▶ [Work required]
Look below for the line that has "160 130.05 180))". Set down the lines from there through the line that has "(at 170 128.7))", exactly as written.

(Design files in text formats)
========

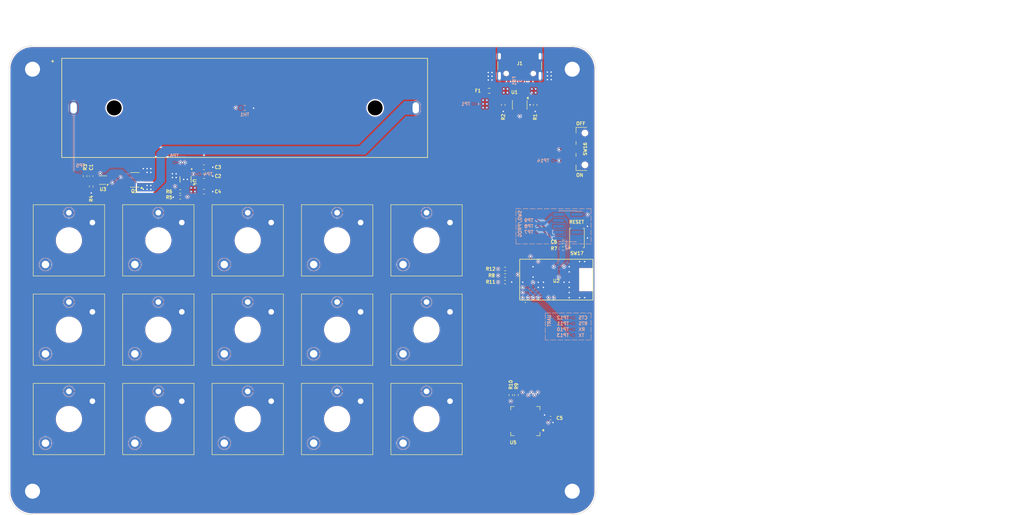
<source format=kicad_pcb>
(kicad_pcb
	(version 20241229)
	(generator "pcbnew")
	(generator_version "9.0")
	(general
		(thickness 1.6062)
		(legacy_teardrops no)
	)
	(paper "A4")
	(layers
		(0 "F.Cu" signal)
		(4 "In1.Cu" signal)
		(6 "In2.Cu" signal)
		(2 "B.Cu" signal)
		(9 "F.Adhes" user "F.Adhesive")
		(11 "B.Adhes" user "B.Adhesive")
		(13 "F.Paste" user)
		(15 "B.Paste" user)
		(5 "F.SilkS" user "F.Silkscreen")
		(7 "B.SilkS" user "B.Silkscreen")
		(1 "F.Mask" user)
		(3 "B.Mask" user)
		(17 "Dwgs.User" user "User.Drawings")
		(19 "Cmts.User" user "User.Comments")
		(21 "Eco1.User" user "User.Eco1")
		(23 "Eco2.User" user "User.Eco2")
		(25 "Edge.Cuts" user)
		(27 "Margin" user)
		(31 "F.CrtYd" user "F.Courtyard")
		(29 "B.CrtYd" user "B.Courtyard")
		(35 "F.Fab" user)
		(33 "B.Fab" user)
	)
	(setup
		(stackup
			(layer "F.SilkS"
				(type "Top Silk Screen")
			)
			(layer "F.Paste"
				(type "Top Solder Paste")
			)
			(layer "F.Mask"
				(type "Top Solder Mask")
				(thickness 0.01)
			)
			(layer "F.Cu"
				(type "copper")
				(thickness 0.035)
			)
			(layer "dielectric 1"
				(type "prepreg")
				(thickness 0.2104)
				(material "FR4")
				(epsilon_r 4.5)
				(loss_tangent 0.02)
			)
			(layer "In1.Cu"
				(type "copper")
				(thickness 0.0152)
			)
			(layer "dielectric 2"
				(type "core")
				(thickness 1.065)
				(material "FR4")
				(epsilon_r 4.5)
				(loss_tangent 0.02)
			)
			(layer "In2.Cu"
				(type "copper")
				(thickness 0.0152)
			)
			(layer "dielectric 3"
				(type "prepreg")
				(thickness 0.2104)
				(material "FR4")
				(epsilon_r 4.5)
				(loss_tangent 0.02)
			)
			(layer "B.Cu"
				(type "copper")
				(thickness 0.035)
			)
			(layer "B.Mask"
				(type "Bottom Solder Mask")
				(thickness 0.01)
			)
			(layer "B.Paste"
				(type "Bottom Solder Paste")
			)
			(layer "B.SilkS"
				(type "Bottom Silk Screen")
			)
			(copper_finish "None")
			(dielectric_constraints no)
		)
		(pad_to_mask_clearance 0)
		(allow_soldermask_bridges_in_footprints no)
		(tenting front back)
		(aux_axis_origin 50 50)
		(grid_origin 50 50)
		(pcbplotparams
			(layerselection 0x00000000_00000000_55555555_5755f5ff)
			(plot_on_all_layers_selection 0x00000000_00000000_00000000_00000000)
			(disableapertmacros no)
			(usegerberextensions no)
			(usegerberattributes yes)
			(usegerberadvancedattributes yes)
			(creategerberjobfile yes)
			(dashed_line_dash_ratio 12.000000)
			(dashed_line_gap_ratio 3.000000)
			(svgprecision 4)
			(plotframeref no)
			(mode 1)
			(useauxorigin no)
			(hpglpennumber 1)
			(hpglpenspeed 20)
			(hpglpendiameter 15.000000)
			(pdf_front_fp_property_popups yes)
			(pdf_back_fp_property_popups yes)
			(pdf_metadata yes)
			(pdf_single_document no)
			(dxfpolygonmode yes)
			(dxfimperialunits yes)
			(dxfusepcbnewfont yes)
			(psnegative no)
			(psa4output no)
			(plot_black_and_white yes)
			(sketchpadsonfab no)
			(plotpadnumbers no)
			(hidednponfab no)
			(sketchdnponfab yes)
			(crossoutdnponfab yes)
			(subtractmaskfromsilk no)
			(outputformat 1)
			(mirror no)
			(drillshape 0)
			(scaleselection 1)
			(outputdirectory "./fab")
		)
	)
	(net 0 "")
	(net 1 "/Power and Battery Management/BAT+")
	(net 2 "/Power and Battery Management/BAT-")
	(net 3 "Net-(U3-BAT)")
	(net 4 "Net-(SW16-B)")
	(net 5 "GND")
	(net 6 "VBUS")
	(net 7 "VCC")
	(net 8 "Net-(J1-SHIELD)")
	(net 9 "/USB Interface/USB_CONN_VBUS")
	(net 10 "/USB Interface/USB_CONN_D+")
	(net 11 "/USB Interface/USB_CONN_CC1")
	(net 12 "/USB Interface/USB_CONN_D-")
	(net 13 "unconnected-(J1-SBU1-PadA8)")
	(net 14 "/USB Interface/USB_CONN_CC2")
	(net 15 "unconnected-(J1-SBU2-PadB8)")
	(net 16 "/Power and Battery Management/BAT_PROT_COUT")
	(net 17 "/Power and Battery Management/BATT_COM_DRAIN")
	(net 18 "/Power and Battery Management/BAT_PROT_DOUT")
	(net 19 "Net-(U4-ISET)")
	(net 20 "Net-(U4-ILIM{slash}VSET)")
	(net 21 "Net-(U5-~{RESET})")
	(net 22 "PORTEXP_INTA")
	(net 23 "/Macropad keys/SW_KEY_0")
	(net 24 "/Macropad keys/SW_KEY_1")
	(net 25 "/Macropad keys/SW_KEY_2")
	(net 26 "/Macropad keys/SW_KEY_3")
	(net 27 "/Macropad keys/SW_KEY_4")
	(net 28 "/Macropad keys/SW_KEY_5")
	(net 29 "/Macropad keys/SW_KEY_6")
	(net 30 "/Macropad keys/SW_KEY_7")
	(net 31 "/Macropad keys/SW_KEY_8")
	(net 32 "/Macropad keys/SW_KEY_9")
	(net 33 "/Macropad keys/SW_KEY_10")
	(net 34 "/Macropad keys/SW_KEY_11")
	(net 35 "/Macropad keys/SW_KEY_12")
	(net 36 "/Macropad keys/SW_KEY_13")
	(net 37 "/Macropad keys/SW_KEY_14")
	(net 38 "Net-(U4-TS{slash}MR)")
	(net 39 "USB_D-")
	(net 40 "USB_D+")
	(net 41 "BAT_CHG_nCE")
	(net 42 "MCU_nRESET")
	(net 43 "MCU_SWD_SWDCLK")
	(net 44 "MCU_SWD_SWDIO")
	(net 45 "/Controller/MCU_UART_RX")
	(net 46 "/Controller/MCU_UART_RTS")
	(net 47 "/Controller/MCU_UART_CTS")
	(net 48 "/Controller/MCU_UART_TX")
	(net 49 "VDD")
	(net 50 "unconnected-(U2-PIO_6-PadD6)")
	(net 51 "unconnected-(U2-PIO_36-PadB8)")
	(net 52 "unconnected-(U2-NFC2-PadA8)")
	(net 53 "unconnected-(U2-PIO_5-PadF4)")
	(net 54 "unconnected-(U2-PIO_3-PadF2)")
	(net 55 "unconnected-(U2-PIO_30-PadF9)")
	(net 56 "unconnected-(U2-PIO_22-PadE5)")
	(net 57 "unconnected-(U2-PIO_9-PadE4)")
	(net 58 "unconnected-(U2-PIO_25-PadE6)")
	(net 59 "unconnected-(U2-PIO_14-PadF8)")
	(net 60 "unconnected-(U2-PIO_26-PadB7)")
	(net 61 "unconnected-(U2-PIO_37-PadF6)")
	(net 62 "unconnected-(U2-PIO_40-PadB6)")
	(net 63 "unconnected-(U2-PIO_33-PadF7)")
	(net 64 "unconnected-(U2-PIO_42-PadG8)")
	(net 65 "unconnected-(U2-PIO_7-PadF5)")
	(net 66 "unconnected-(U2-PIO_44-PadC7)")
	(net 67 "unconnected-(U2-X32K_OUT-PadB2)")
	(net 68 "unconnected-(U2-PIO_2-PadF3)")
	(net 69 "unconnected-(U2-PIO_35-PadD8)")
	(net 70 "unconnected-(U2-PIO_11-PadB5)")
	(net 71 "unconnected-(U2-PIO_13-PadB3)")
	(net 72 "unconnected-(U2-NFC1-PadA9)")
	(net 73 "unconnected-(U2-RF_PIN-PadE10)")
	(net 74 "unconnected-(U2-PIO_19-PadD2)")
	(net 75 "unconnected-(U2-PIO_31-PadC9)")
	(net 76 "unconnected-(U2-PIO_34-PadB9)")
	(net 77 "unconnected-(U2-PIO_39-PadC6)")
	(net 78 "unconnected-(U2-PIO_29-PadB4)")
	(net 79 "unconnected-(U2-PIO_32-PadC3)")
	(net 80 "unconnected-(U2-PIO_38-PadD7)")
	(net 81 "unconnected-(U2-PIO_41-PadC8)")
	(net 82 "unconnected-(U2-X32K_IN-PadC2)")
	(net 83 "unconnected-(U2-PIO_1-PadA5)")
	(net 84 "unconnected-(U2-PIO_43-PadE9)")
	(net 85 "unconnected-(U2-PIO_28-PadE7)")
	(net 86 "unconnected-(U3-NC-Pad1)")
	(net 87 "BAT_CHG_STAT2")
	(net 88 "BAT_CHG_STAT1")
	(net 89 "unconnected-(U5-INTB-Pad15)")
	(net 90 "unconnected-(U5-GPA5-Pad22)")
	(net 91 "unconnected-(SW16-C-Pad3)")
	(net 92 "PORTEXP_SPI_nCS")
	(net 93 "PORTEXP_SPI_SCK")
	(net 94 "PORTEXP_SPI_MOSI")
	(net 95 "PORTEXP_SPI_MISO")
	(net 96 "unconnected-(J2-Pin_7-Pad7)")
	(net 97 "unconnected-(J2-Pin_8-Pad8)")
	(net 98 "unconnected-(J2-Pin_6-Pad6)")
	(net 99 "Net-(SW17-A)")
	(net 100 "Net-(U3-V-)")
	(footprint "Resistor_SMD:R_0402_1005Metric" (layer "F.Cu") (at 162.1 62.6 -90))
	(footprint "MountingHole:MountingHole_3.2mm_M3_Pad" (layer "F.Cu") (at 170 55))
	(footprint "Package_TO_SOT_SMD:SOT-23-6" (layer "F.Cu") (at 76.8 78.6 180))
	(footprint "Resistor_SMD:R_0402_1005Metric" (layer "F.Cu") (at 155.69 100.4))
	(footprint "Resistor_SMD:R_0402_1005Metric" (layer "F.Cu") (at 155.69 99 180))
	(footprint "Capacitor_SMD:C_0402_1005Metric" (layer "F.Cu") (at 168.02 91.8 180))
	(footprint "MountingHole:MountingHole_3.2mm_M3_Pad" (layer "F.Cu") (at 55 55))
	(footprint "Capacitor_SMD:C_0402_1005Metric" (layer "F.Cu") (at 165.4 129.4))
	(footprint "PCM_Switch_Keyboard_Kailh:SW_Kailh_Choc_V2_1.00u" (layer "F.Cu") (at 62.75 129.6))
	(footprint "PCM_Switch_Keyboard_Kailh:SW_Kailh_Choc_V2_1.00u" (layer "F.Cu") (at 119.9 110.55))
	(footprint "PCM_Switch_Keyboard_Kailh:SW_Kailh_Choc_V2_1.00u" (layer "F.Cu") (at 100.85 91.5))
	(footprint "Resistor_SMD:R_0402_1005Metric" (layer "F.Cu") (at 86.4698 81.07325 180))
	(footprint "Capacitor_SMD:C_0603_1608Metric" (layer "F.Cu") (at 91.5 75.9))
	(footprint "Package_TO_SOT_SMD:SOT-23-6" (layer "F.Cu") (at 158.8 62.6 -90))
	(footprint "Resistor_SMD:R_0402_1005Metric" (layer "F.Cu") (at 156.9 124.5 -90))
	(footprint "0.Project:ENW89854A3KF" (layer "F.Cu") (at 166.6 99.874055))
	(footprint "PCM_Switch_Keyboard_Kailh:SW_Kailh_Choc_V2_1.00u" (layer "F.Cu") (at 81.8 129.6))
	(footprint "Fiducial:Fiducial_1mm_Mask2mm" (layer "F.Cu") (at 64.4 144.9))
	(footprint "Capacitor_SMD:C_0603_1608Metric" (layer "F.Cu") (at 91.5 81.1))
	(footprint "Resistor_SMD:R_0402_1005Metric" (layer "F.Cu") (at 155.3 62.6 -90))
	(footprint "Package_DFN_QFN:QFN-28-1EP_6x6mm_P0.65mm_EP4.25x4.25mm" (layer "F.Cu") (at 160 130.05 180))
	(footprint "Resistor_SMD:R_0402_1005Metric" (layer "F.Cu") (at 155.69 97.6 180))
	(footprint "MountingHole:MountingHole_3.2mm_M3_Pad" (layer "F.Cu") (at 55 145))
	(footprint "0.Project:SW_SPDT_CK_JS102011SAQN" (layer "F.Cu") (at 172.7 72 90))
	(footprint "PCM_Switch_Keyboard_Kailh:SW_Kailh_Choc_V2_1.00u" (layer "F.Cu") (at 81.8 91.5))
	(footprint "PCM_Switch_Keyboard_Kailh:SW_Kailh_Choc_V2_1.00u" (layer "F.Cu") (at 100.85 110.55))
	(footprint "PCM_Switch_Keyboard_Kailh:SW_Kailh_Choc_V2_1.00u" (layer "F.Cu") (at 138.95 91.5))
	(footprint "Fiducial:Fiducial_1mm_Mask2mm" (layer "F.Cu") (at 170 128.7))
	(footprint "MountingHole:MountingHole_3.2mm_M3_Pad" (layer "F.Cu") (at 170 145))
	(footprint "PCM_Switch_Keyboard_Kailh:SW_Kailh_Choc_V2_1.00u" (layer "F.Cu") (at 138.95 129.6))
	(footprint "Resistor_SMD:R_0402_1005Metric" (layer "F.Cu") (at 66.2 77.8 90))
	(footprint "Capacitor_SMD:C_0402_1005Metric" (layer "F.Cu") (at 67.49 77.8 90))
	(footprint "Capacitor_SMD:C_0603_1608Metric" (layer "F.Cu") (at 91.5 77.8))
	(footprint "Resistor_SMD:R_0402_1005Metric" (layer "F.Cu") (at 168 93.25))
	(footprint "0.Project:BH18650PC" (layer "F.Cu") (at 63.75 63.25))
	(footprint "0.Project:BQ25185DLHR"
		(layer "F.Cu")
		(uuid "b58bea10-f9ea-47b8-bc6b-6e564adc3489")
		(at 87.6 78.5 -90)
		(tags "BQ25185DLHR ")
		(property "Reference" "U4"
			(at 0.6 -1.9 270)
			(unlocked yes)
			(layer "F.SilkS")
			(uuid "ef0a6476-292c-4f92-934b-d066699be2d9")
			(effects
				(font
					(size 0.7 0.7)
					(thickness 0.15)
				)
			)
		)
		(property "Value" "BQ25185DLHR"
			(at 0 0 270)
			(unlocked yes)
			(layer "F.Fab")
			(uuid "b901c769-0281-425c-a4c2-00828e8a9020")
			(effects
				(font
					(size 1 1)
					(thickness 0.15)
				)
			)
		)
		(property "Datasheet" "https://www.ti.com/lit/ds/symlink/bq25185.pdf"
			(at 0 0 90)
			(layer "F.Fab")
			(hide yes)
			(uuid "ec829a36-e255-4def-aa9b-e8274b4f9976")
			(effects
				(font
					(size 1.27 1.27)
					(thickness 0.15)
				)
			)
		)
		(property "Description" ""
			(at 0 0 90)
			(layer "F.Fab")
			(hide yes)
			(uuid "c182b5f8-bf6c-43a4-a72b-8e682b74e505")
			(effects
				(font
					(size 1.27 1.27)
					(thickness 0.15)
				)
			)
		)
		(property ki_fp_filters "WSON10_DLH_TEX WSON10_DLH_TEX-M WSON10_DLH_TEX-L")
		(path "/63716c42-00fe-496f-ad21-48b26934ebc3/19b1ad27-0b5f-4186-8a6f-2ccb3c581349")
		(sheetname "/Power and Battery Management/")
		(sheetfile "./sch/bat_mgmt.kicad_sch")
		(attr smd)
		(fp_line
			(start -0.619403 1.1811)
			(end 0.619403 1.1811)
			(stroke
				(width 0.15)
				(type solid)
			)
			(layer "F.SilkS")
			(uuid "e5d7247e-e8a5-429a-b998-4d96a2038bb5")
		)
		(fp_line
			(start 0.619403 -1.1811)
			(end -0.619403 -1.1811)
			(stroke
				(width 0.15)
				(type solid)
			)
			(layer "F.SilkS")
			(uuid "2961d28e-698d-4ef4-81c2-905765383d2f")
		)
		(fp_circle
			(center -2.2 -1.3)
			(end -2.0984 -1.3)
			(stroke
				(width 0.15)
				(type solid)
			)
			(fill yes)
			(layer "F.SilkS")
			(uuid "5b6b24b7-dbc6-49c2-87c8-d1d223e97da6")
		)
		(fp_line
			(start -1.4097 1.3081)
			(end -1.4097 1.1557)
			(stroke
				(width 0.1524)
				(type solid)
			)
			(layer "F.CrtYd")
			(uuid "05bfa263-9ddc-438b-8acf-918fb3f5b8e8")
		)
		(fp_line
			(start 1.4097 1.3081)
			(end -1.4097 1.3081)
			(stroke
				(width 0.1524)
				(type solid)
			)
			(layer "F.CrtYd")
			(uuid "07b7fd29-015a-4a61-b323-2394e9e936d6")
		)
		(fp_line
			(start -1.7145 1.1557)
			(end -1.4097 1.1557)
			(stroke
				(width 0.1524)
				(type solid)
			)
			(layer "F.CrtYd")
			(uuid "ef48651c-ecd8-4067-ba04-041b42acf607")
		)
		(fp_line
			(start -1.7145 1.1557)
			(end -1.7145 -1.1557)
			(stroke
				(width 0.1524)
				(type solid)
			)
			(layer "F.CrtYd")
			(uuid "6c9f7a3c-60db-47ae-931f-6418e0782a1f")
		)
		(fp_line
			(start 1.4097 1.1557)
			(end 1.4097 1.3081)
			(stroke
				(width 0.1524)
				(type solid)
			)
			(layer "F.CrtYd")
			(uuid "427f0860-2a46-481d-85dd-afcf2c6d5e90")
		)
		(fp_line
			(start 1.7145 1.1557)
			(end 1.4097 1.1557)
			(stroke
				(width 0.1524)
				(type solid)
			)
			(layer "F.CrtYd")
			(uuid "e3247e6b-8c59-4220-92f4-7eecbd6de637")
		)
		(fp_line
			(start -1.7145 -1.1557)
			(end -1.4097 -1.1557)
			(stroke
				(width 0.1524)
				(type solid)
			)
			(layer "F.CrtYd")
			(uuid "ca6a72
... [1142258 chars truncated]
</source>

========

▶ [Solution for this task]
	(footprint "Package_DFN_QFN:QFN-28-1EP_6x6mm_P0.65mm_EP4.25x4.25mm" (layer "F.Cu") (at 160 130.05 180))
	(footprint "Resistor_SMD:R_0402_1005Metric" (layer "F.Cu") (at 155.69 97.6 180))
	(footprint "MountingHole:MountingHole_3.2mm_M3_Pad" (layer "F.Cu") (at 55 145))
	(footprint "0.Project:SW_SPDT_CK_JS102011SAQN" (layer "F.Cu") (at 172.7 72 90))
	(footprint "PCM_Switch_Keyboard_Kailh:SW_Kailh_Choc_V2_1.00u" (layer "F.Cu") (at 81.8 91.5))
	(footprint "PCM_Switch_Keyboard_Kailh:SW_Kailh_Choc_V2_1.00u" (layer "F.Cu") (at 100.85 110.55))
	(footprint "PCM_Switch_Keyboard_Kailh:SW_Kailh_Choc_V2_1.00u" (layer "F.Cu") (at 138.95 91.5))
	(footprint "Fiducial:Fiducial_1mm_Mask2mm" (layer "F.Cu") (at 170 128.7))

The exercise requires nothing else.